Psicosis es una obra maestra que revolucionó el cine de terror e inauguró el subgénero slasher. Alfred Hitchcock construye una atmósfera de horror psicológico a partir de la inquietante normalidad del motel Bates y de la composición frágil de Marion Crane. La famosa escena de la ducha, con el montaje fragmentado y los violentos violines de Bernard Herrmann, rompió todos los códigos del cine clásico al eliminar de forma inesperada a la aparente protagonista a mitad de metraje.

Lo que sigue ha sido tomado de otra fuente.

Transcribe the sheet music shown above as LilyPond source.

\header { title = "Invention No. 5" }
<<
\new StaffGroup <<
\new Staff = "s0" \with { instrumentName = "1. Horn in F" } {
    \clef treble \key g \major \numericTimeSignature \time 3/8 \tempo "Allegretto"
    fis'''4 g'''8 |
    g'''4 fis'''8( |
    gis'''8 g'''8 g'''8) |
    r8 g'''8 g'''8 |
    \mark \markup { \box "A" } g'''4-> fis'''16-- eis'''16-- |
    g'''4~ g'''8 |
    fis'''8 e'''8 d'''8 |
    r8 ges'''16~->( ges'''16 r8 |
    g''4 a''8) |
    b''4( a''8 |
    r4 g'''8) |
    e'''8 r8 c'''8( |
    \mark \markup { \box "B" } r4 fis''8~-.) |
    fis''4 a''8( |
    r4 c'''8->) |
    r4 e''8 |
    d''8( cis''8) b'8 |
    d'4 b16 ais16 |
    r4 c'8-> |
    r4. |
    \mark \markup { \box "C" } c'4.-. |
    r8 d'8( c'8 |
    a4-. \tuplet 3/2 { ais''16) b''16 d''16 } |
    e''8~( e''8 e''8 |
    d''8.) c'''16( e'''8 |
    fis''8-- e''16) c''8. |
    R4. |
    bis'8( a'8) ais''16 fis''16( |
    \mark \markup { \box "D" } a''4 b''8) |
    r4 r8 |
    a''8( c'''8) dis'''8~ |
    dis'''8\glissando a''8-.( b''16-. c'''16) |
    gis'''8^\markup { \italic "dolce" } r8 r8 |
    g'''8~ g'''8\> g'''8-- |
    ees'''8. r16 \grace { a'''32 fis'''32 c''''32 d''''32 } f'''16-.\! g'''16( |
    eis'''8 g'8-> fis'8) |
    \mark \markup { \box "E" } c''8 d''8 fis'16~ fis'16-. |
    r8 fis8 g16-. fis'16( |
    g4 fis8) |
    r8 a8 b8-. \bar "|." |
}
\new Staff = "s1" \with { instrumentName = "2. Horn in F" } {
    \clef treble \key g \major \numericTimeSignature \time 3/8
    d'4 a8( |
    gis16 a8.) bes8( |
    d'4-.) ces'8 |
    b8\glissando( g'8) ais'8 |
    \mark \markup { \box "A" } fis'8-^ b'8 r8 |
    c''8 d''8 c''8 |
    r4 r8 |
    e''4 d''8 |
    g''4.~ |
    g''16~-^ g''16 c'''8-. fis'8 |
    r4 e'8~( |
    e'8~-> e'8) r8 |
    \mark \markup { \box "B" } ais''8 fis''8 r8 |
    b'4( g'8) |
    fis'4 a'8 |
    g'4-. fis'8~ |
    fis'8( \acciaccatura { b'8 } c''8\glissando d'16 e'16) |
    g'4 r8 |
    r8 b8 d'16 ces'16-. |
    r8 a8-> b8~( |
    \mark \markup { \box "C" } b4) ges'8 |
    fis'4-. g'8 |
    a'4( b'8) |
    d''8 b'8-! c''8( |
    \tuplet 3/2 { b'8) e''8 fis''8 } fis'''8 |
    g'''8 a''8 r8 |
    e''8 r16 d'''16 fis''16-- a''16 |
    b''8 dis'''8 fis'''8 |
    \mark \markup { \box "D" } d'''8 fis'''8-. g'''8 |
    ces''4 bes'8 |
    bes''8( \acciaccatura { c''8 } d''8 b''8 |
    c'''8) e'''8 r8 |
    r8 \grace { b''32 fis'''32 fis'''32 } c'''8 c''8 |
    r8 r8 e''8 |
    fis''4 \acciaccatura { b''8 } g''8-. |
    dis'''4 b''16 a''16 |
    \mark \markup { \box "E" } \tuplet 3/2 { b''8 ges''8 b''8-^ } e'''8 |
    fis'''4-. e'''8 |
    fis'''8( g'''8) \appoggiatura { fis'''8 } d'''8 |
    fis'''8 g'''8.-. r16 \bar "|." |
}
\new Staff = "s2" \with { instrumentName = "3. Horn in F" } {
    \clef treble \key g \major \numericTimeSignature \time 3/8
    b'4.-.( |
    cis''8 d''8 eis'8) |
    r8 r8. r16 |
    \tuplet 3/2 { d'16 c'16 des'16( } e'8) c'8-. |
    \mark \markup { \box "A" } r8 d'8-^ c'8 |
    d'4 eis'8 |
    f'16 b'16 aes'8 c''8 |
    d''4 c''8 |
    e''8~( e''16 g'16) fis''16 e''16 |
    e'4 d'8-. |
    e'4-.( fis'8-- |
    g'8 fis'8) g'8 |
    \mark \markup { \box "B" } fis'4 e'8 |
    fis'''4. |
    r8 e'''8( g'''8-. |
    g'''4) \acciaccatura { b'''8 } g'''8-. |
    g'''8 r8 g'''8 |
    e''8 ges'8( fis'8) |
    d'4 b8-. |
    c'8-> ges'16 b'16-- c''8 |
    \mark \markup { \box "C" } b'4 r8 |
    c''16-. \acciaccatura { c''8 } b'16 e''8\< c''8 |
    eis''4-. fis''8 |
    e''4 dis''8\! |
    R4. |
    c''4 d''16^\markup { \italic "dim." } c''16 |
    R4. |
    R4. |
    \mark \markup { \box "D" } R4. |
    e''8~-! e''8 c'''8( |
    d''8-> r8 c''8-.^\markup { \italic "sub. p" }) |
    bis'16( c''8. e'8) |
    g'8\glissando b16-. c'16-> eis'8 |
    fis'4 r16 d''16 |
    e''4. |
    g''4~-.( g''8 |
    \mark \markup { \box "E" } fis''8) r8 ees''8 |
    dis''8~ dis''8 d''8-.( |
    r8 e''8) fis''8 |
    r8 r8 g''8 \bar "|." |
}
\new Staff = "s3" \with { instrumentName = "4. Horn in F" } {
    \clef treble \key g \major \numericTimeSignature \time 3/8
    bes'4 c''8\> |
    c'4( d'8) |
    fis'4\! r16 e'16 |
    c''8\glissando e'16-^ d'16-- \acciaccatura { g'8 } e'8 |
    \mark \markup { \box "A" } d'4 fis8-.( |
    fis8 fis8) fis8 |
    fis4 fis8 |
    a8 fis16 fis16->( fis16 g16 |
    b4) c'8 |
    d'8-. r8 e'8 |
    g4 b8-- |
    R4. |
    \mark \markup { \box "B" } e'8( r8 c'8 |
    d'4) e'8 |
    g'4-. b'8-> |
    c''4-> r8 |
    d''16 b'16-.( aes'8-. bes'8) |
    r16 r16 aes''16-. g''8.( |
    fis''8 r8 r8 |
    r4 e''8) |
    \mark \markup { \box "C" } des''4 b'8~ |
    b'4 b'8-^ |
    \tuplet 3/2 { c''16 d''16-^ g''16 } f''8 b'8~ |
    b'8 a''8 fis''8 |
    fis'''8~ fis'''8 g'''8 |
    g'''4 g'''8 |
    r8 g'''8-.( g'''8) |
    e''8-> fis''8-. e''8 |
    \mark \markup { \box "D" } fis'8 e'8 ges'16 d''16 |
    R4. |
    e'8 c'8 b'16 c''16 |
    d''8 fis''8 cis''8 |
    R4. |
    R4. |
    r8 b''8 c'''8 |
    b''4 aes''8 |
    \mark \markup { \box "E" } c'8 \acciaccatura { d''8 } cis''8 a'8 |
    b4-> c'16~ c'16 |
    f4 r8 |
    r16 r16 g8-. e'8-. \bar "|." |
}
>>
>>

El blanco y negro potencia la sordidez de los escenarios y permite a Hitchcock sortear la censura al sugerir más que mostrar. Anthony Perkins dota a Norman Bates de una mezcla perturbadora de timidez, cortesía y amenaza latente, convirtiéndolo en un icono del cine de terror psicológico. La película juega con la identidad, la culpa y la represión, apoyándose en un guion que dosifica la información hasta el célebre giro final en el sótano.
Psicosis no solo redefinió el terror, también cambió hábitos de exhibición: obligó a los cines a no permitir la entrada una vez iniciada la sesión, para preservar la sorpresa. Su influencia se extiende a incontables thrillers y slashers posteriores.
Hechos destacados
- Rodada con el equipo de la serie televisiva de Hitchcock para abaratar costes.
- Se usó jarabe de chocolate para simular la sangre en la escena de la ducha.
- Uno de los mayores éxitos de taquilla de la carrera del director.